**SUPPLIED TEXT:**

A man commits suicide. A young woman (Lola Créton) stumbles down a dark Paris street bleeding and in the nude except for high heels. The suicide is her father. Desperate for aid, her mother Sandra (Julie Bataille) calls her brother Marco (Vincent Lindon), a sailor, for support. Marco soon learns what caused the discord: loan shark Edouard (Michel Subor) wants to bleed the family dry. As these revelations accumulate Marco will bed Edouard’s lover Raphaelle (Chiara Mastroianni) and, naturally, fall in love.

**STUDY MATERIAL:**
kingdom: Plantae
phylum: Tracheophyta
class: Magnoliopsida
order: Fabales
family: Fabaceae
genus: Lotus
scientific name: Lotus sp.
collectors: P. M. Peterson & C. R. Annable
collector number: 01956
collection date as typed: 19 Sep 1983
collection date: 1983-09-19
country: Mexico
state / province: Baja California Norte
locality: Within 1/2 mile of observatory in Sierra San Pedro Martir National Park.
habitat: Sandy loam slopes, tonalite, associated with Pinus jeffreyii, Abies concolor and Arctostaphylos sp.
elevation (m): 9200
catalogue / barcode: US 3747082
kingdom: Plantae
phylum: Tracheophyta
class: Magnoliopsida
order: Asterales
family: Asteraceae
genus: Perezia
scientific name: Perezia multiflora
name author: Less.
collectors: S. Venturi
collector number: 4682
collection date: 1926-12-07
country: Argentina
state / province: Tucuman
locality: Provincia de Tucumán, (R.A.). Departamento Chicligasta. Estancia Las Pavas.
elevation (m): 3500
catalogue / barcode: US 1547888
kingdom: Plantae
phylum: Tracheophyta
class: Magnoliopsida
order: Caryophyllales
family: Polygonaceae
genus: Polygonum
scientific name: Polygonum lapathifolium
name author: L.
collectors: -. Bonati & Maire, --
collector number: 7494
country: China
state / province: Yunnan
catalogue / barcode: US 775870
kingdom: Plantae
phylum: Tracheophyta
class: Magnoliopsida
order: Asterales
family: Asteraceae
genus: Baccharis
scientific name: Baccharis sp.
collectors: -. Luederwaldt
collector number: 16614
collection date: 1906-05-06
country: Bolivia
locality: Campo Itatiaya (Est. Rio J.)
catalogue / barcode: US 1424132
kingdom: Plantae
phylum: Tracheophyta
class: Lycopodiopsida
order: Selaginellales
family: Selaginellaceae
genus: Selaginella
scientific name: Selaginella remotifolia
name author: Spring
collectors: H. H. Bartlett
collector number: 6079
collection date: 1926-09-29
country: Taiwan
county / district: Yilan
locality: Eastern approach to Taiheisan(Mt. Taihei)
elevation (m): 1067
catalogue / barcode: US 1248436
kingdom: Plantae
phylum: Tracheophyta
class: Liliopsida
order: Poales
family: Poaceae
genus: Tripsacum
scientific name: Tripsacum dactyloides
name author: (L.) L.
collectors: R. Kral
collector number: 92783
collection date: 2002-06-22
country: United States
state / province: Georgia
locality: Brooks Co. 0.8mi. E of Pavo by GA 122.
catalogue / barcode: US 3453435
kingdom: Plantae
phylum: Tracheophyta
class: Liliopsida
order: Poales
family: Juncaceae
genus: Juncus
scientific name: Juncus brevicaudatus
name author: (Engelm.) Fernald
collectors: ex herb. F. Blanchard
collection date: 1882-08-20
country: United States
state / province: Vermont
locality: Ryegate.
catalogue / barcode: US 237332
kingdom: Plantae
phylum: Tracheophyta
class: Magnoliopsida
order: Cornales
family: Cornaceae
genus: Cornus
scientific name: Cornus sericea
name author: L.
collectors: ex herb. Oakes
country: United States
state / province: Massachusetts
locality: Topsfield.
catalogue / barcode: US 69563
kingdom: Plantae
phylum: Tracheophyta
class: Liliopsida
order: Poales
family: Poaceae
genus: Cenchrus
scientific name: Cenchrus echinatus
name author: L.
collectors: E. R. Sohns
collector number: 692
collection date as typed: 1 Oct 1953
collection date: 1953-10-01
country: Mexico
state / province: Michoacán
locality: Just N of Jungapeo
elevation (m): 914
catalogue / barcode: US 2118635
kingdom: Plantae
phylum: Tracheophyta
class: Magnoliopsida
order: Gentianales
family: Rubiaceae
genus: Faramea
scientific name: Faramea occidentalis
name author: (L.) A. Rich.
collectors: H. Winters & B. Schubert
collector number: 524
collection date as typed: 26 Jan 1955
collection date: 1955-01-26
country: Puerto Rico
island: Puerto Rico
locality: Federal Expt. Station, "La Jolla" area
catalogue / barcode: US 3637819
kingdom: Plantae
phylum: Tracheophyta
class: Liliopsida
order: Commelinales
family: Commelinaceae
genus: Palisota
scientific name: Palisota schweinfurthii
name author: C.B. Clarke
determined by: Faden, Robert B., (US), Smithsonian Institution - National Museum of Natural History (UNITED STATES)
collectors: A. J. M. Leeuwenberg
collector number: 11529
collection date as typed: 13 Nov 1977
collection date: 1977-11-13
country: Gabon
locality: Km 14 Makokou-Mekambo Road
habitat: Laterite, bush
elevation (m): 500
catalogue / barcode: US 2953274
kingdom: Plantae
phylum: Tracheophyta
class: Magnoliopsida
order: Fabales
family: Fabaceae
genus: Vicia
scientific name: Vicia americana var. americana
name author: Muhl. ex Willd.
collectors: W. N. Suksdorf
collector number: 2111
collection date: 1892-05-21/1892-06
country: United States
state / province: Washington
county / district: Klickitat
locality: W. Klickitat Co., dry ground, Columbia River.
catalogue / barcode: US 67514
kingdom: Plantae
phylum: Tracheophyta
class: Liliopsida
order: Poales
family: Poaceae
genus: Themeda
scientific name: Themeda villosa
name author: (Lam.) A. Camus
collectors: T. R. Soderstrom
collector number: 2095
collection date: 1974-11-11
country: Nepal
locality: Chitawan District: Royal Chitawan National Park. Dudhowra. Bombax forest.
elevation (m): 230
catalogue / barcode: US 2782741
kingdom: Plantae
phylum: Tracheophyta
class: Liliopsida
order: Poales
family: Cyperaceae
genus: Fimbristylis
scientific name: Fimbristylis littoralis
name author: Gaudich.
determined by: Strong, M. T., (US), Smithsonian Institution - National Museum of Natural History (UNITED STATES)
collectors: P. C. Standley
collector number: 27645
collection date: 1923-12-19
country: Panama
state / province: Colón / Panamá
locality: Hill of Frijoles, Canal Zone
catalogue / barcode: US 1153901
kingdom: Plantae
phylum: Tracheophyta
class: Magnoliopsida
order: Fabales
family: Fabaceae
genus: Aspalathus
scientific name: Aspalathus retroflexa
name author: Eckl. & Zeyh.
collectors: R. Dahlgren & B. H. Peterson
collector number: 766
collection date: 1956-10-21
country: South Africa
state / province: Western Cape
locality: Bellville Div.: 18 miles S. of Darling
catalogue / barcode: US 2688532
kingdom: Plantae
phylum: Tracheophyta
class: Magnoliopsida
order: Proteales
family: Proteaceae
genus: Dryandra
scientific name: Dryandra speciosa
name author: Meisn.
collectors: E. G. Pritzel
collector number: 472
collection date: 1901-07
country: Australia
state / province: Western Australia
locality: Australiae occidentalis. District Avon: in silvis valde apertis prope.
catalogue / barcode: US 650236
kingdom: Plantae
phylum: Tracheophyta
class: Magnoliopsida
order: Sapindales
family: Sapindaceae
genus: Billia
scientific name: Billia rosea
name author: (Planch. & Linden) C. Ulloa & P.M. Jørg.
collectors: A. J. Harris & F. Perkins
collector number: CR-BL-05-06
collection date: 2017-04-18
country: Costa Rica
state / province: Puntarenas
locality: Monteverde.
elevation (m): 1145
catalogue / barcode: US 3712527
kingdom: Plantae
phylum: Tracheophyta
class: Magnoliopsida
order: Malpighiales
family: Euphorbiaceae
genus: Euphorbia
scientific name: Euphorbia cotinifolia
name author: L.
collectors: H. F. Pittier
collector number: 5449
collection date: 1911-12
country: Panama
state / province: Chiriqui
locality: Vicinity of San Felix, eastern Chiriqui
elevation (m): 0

**WHAT TO DO:** Give the stretch of the film synopsis from "A man commits" through "fall in love." again, swapping "loan shark" for "moneylender". The rows have nothing to do with the exercise.

**EXPECTED ANSWER:**
A man commits suicide. A young woman (Lola Créton) stumbles down a dark Paris street bleeding and in the nude except for high heels. The suicide is her father. Desperate for aid, her mother Sandra (Julie Bataille) calls her brother Marco (Vincent Lindon), a sailor, for support. Marco soon learns what caused the discord: moneylender Edouard (Michel Subor) wants to bleed the family dry. As these revelations accumulate Marco will bed Edouard’s lover Raphaelle (Chiara Mastroianni) and, naturally, fall in love.